## Task statement
Scan the listing for the word "action" and give the number of lines where it appears, with no other text.

Data provided START

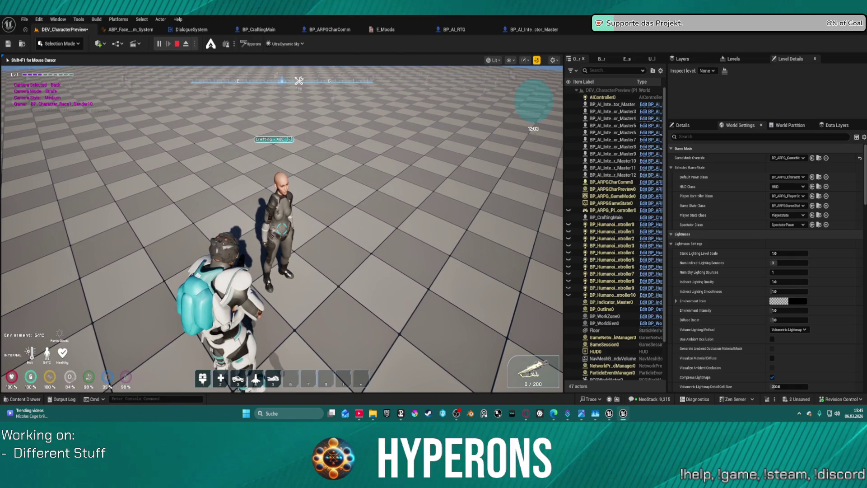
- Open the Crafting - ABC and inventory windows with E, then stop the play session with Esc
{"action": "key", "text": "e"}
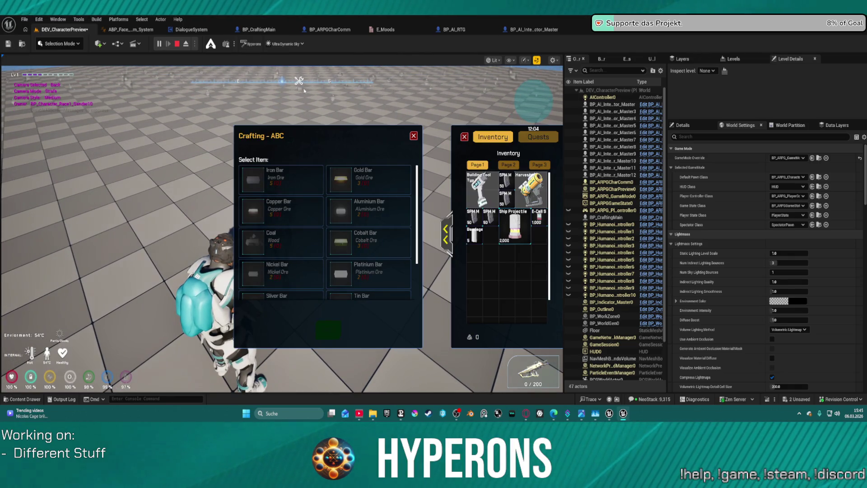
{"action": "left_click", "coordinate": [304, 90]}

Data provided END

## Finished task
2